Submit corrected claims. In cases where diagnosis codes are omitted or not specific, consider adding the correct codes and resubmitting the claim, says Elhoms. Be sure to check with your payer regarding how to handle resubmitted claims. Also highlight the part of the note that supports the new or revised codes, she adds.
Build edits in your practice management system. The goal is to catch potentially problematic claims before they go out the door. “Coders can review these cases to make sure the right diagnosis codes are linked to the lab or test,” says Ridge.

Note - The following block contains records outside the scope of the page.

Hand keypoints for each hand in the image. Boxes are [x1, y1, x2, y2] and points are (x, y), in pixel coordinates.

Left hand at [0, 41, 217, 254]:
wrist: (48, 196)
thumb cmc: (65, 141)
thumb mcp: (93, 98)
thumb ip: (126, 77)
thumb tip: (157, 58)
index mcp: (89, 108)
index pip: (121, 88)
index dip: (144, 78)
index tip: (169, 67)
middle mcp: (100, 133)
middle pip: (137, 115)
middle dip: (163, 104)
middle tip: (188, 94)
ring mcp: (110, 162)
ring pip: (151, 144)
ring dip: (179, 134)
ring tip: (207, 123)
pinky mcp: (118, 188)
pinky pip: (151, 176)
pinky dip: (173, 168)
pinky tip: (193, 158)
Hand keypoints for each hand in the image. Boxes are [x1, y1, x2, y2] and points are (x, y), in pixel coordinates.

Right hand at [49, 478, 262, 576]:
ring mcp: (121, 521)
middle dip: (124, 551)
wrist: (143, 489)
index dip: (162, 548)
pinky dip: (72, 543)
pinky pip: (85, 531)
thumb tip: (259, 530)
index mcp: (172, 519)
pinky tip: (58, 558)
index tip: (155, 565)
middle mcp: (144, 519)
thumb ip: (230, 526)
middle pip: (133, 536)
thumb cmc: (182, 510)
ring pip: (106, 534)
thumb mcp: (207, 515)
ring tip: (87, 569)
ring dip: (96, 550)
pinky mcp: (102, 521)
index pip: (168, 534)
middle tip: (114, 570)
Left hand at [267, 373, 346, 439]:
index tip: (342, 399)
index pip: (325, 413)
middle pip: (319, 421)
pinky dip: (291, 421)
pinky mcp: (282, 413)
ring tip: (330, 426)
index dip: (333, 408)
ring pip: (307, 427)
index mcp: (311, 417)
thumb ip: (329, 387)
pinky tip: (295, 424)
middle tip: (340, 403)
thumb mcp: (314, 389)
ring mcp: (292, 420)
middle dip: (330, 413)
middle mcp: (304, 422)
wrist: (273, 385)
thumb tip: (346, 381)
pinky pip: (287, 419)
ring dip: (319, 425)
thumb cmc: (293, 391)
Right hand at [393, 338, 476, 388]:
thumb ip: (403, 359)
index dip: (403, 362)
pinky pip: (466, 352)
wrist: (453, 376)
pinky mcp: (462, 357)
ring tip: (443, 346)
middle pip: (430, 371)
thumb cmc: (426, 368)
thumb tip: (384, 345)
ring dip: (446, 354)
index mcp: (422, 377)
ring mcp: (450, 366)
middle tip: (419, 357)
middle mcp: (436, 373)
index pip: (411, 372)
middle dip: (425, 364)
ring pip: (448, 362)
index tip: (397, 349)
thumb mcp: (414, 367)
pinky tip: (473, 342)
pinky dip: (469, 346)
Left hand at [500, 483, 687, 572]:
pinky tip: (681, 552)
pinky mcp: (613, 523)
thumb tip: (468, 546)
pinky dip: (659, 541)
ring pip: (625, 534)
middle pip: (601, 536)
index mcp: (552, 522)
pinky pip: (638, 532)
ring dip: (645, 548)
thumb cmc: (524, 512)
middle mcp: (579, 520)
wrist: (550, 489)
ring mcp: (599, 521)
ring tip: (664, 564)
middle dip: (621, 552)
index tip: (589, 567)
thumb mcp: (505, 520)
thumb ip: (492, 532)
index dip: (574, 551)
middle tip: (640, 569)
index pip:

Involve the patient. Consider asking the patient to sign a form (i.e., the Designation of Authorized Representative form) allowing you to appeal the denial on the patient’s behalf under the Employee Retirement Income Security Act. “It gives you additional appeal opportunities and it’s another chance for a new set of eyes to review it,” says Ridge. Member appeals also have the opportunity for an independent review organization to review the denial, which may increase your chances of overturning it.
Leverage contract negotiations. “If you’re having trouble with a payer, the time to bring up the issues is during contract negotiations,” says Elhoms. “Don’t walk away from the discussion without having some type of resolution.” For example, will the payer build a custom edit in its system or provide a direct contact who can easily address these denials without adding administrative burden on your practice?
If the payer is not willing to work with you, consider walking away, says Elhoms. “Is the payer even worth your time? If you’re spending this much time with medical necessity denials, it may not be worth it,” she adds.